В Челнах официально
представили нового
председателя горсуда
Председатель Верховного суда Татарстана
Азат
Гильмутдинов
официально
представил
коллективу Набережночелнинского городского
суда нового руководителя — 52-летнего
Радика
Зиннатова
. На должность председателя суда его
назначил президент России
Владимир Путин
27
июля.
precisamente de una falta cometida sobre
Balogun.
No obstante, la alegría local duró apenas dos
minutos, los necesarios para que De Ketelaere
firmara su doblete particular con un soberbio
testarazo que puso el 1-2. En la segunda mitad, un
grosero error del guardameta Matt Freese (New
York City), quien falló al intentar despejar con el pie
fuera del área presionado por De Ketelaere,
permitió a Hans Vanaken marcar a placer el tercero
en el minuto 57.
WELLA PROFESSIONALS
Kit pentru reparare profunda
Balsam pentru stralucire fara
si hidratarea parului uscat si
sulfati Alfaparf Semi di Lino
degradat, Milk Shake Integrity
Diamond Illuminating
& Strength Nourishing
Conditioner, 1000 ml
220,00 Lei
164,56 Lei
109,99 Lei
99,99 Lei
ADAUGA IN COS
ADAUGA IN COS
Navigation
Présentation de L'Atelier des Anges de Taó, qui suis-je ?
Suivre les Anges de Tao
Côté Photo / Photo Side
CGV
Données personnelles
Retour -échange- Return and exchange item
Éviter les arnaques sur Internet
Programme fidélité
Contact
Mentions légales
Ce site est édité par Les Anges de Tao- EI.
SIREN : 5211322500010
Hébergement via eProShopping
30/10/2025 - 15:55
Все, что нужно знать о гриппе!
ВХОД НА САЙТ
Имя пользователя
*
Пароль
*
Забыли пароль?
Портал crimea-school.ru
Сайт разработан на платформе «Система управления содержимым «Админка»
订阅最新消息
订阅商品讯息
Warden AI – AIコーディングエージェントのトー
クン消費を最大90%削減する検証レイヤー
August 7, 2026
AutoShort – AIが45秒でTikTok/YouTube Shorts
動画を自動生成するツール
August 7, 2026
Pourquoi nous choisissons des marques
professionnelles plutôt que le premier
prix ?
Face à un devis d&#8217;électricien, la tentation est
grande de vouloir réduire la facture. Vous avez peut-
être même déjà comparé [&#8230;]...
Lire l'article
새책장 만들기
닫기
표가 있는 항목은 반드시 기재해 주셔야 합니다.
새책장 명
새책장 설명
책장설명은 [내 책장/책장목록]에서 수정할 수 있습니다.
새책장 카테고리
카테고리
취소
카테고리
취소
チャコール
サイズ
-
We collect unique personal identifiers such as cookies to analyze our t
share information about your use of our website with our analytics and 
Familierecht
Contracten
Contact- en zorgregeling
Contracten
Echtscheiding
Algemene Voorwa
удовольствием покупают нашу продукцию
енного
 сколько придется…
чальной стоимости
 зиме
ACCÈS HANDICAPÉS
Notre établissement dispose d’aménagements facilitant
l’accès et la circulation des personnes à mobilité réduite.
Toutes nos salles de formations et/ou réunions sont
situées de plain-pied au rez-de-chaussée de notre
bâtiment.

++++++++++

§ **Task description**
Reproduce the text of every record above, line for line and without alteration.

§ **Exercise answer**
В Челнах официально
представили нового
председателя горсуда
Председатель Верховного суда Татарстана
Азат
Гильмутдинов
официально
представил
коллективу Набережночелнинского городского
суда нового руководителя — 52-летнего
Радика
Зиннатова
. На должность председателя суда его
назначил президент России
Владимир Путин
27
июля.
precisamente de una falta cometida sobre
Balogun.
No obstante, la alegría local duró apenas dos
minutos, los necesarios para que De Ketelaere
firmara su doblete particular con un soberbio
testarazo que puso el 1-2. En la segunda mitad, un
grosero error del guardameta Matt Freese (New
York City), quien falló al intentar despejar con el pie
fuera del área presionado por De Ketelaere,
permitió a Hans Vanaken marcar a placer el tercero
en el minuto 57.
WELLA PROFESSIONALS
Kit pentru reparare profunda
Balsam pentru stralucire fara
si hidratarea parului uscat si
sulfati Alfaparf Semi di Lino
degradat, Milk Shake Integrity
Diamond Illuminating
& Strength Nourishing
Conditioner, 1000 ml
220,00 Lei
164,56 Lei
109,99 Lei
99,99 Lei
ADAUGA IN COS
ADAUGA IN COS
Navigation
Présentation de L'Atelier des Anges de Taó, qui suis-je ?
Suivre les Anges de Tao
Côté Photo / Photo Side
CGV
Données personnelles
Retour -échange- Return and exchange item
Éviter les arnaques sur Internet
Programme fidélité
Contact
Mentions légales
Ce site est édité par Les Anges de Tao- EI.
SIREN : 5211322500010
Hébergement via eProShopping
30/10/2025 - 15:55
Все, что нужно знать о гриппе!
ВХОД НА САЙТ
Имя пользователя
*
Пароль
*
Забыли пароль?
Портал crimea-school.ru
Сайт разработан на платформе «Система управления содержимым «Админка»
订阅最新消息
订阅商品讯息
Warden AI – AIコーディングエージェントのトー
クン消費を最大90%削減する検証レイヤー
August 7, 2026
AutoShort – AIが45秒でTikTok/YouTube Shorts
動画を自動生成するツール
August 7, 2026
Pourquoi nous choisissons des marques
professionnelles plutôt que le premier
prix ?
Face à un devis d&#8217;électricien, la tentation est
grande de vouloir réduire la facture. Vous avez peut-
être même déjà comparé [&#8230;]...
Lire l'article
새책장 만들기
닫기
표가 있는 항목은 반드시 기재해 주셔야 합니다.
새책장 명
새책장 설명
책장설명은 [내 책장/책장목록]에서 수정할 수 있습니다.
새책장 카테고리
카테고리
취소
카테고리
취소
チャコール
サイズ
-
We collect unique personal identifiers such as cookies to analyze our t
share information about your use of our website with our analytics and 
Familierecht
Contracten
Contact- en zorgregeling
Contracten
Echtscheiding
Algemene Voorwa
удовольствием покупают нашу продукцию
енного
 сколько придется…
чальной стоимости
 зиме
ACCÈS HANDICAPÉS
Notre établissement dispose d’aménagements facilitant
l’accès et la circulation des personnes à mobilité réduite.
Toutes nos salles de formations et/ou réunions sont
situées de plain-pied au rez-de-chaussée de notre
bâtiment.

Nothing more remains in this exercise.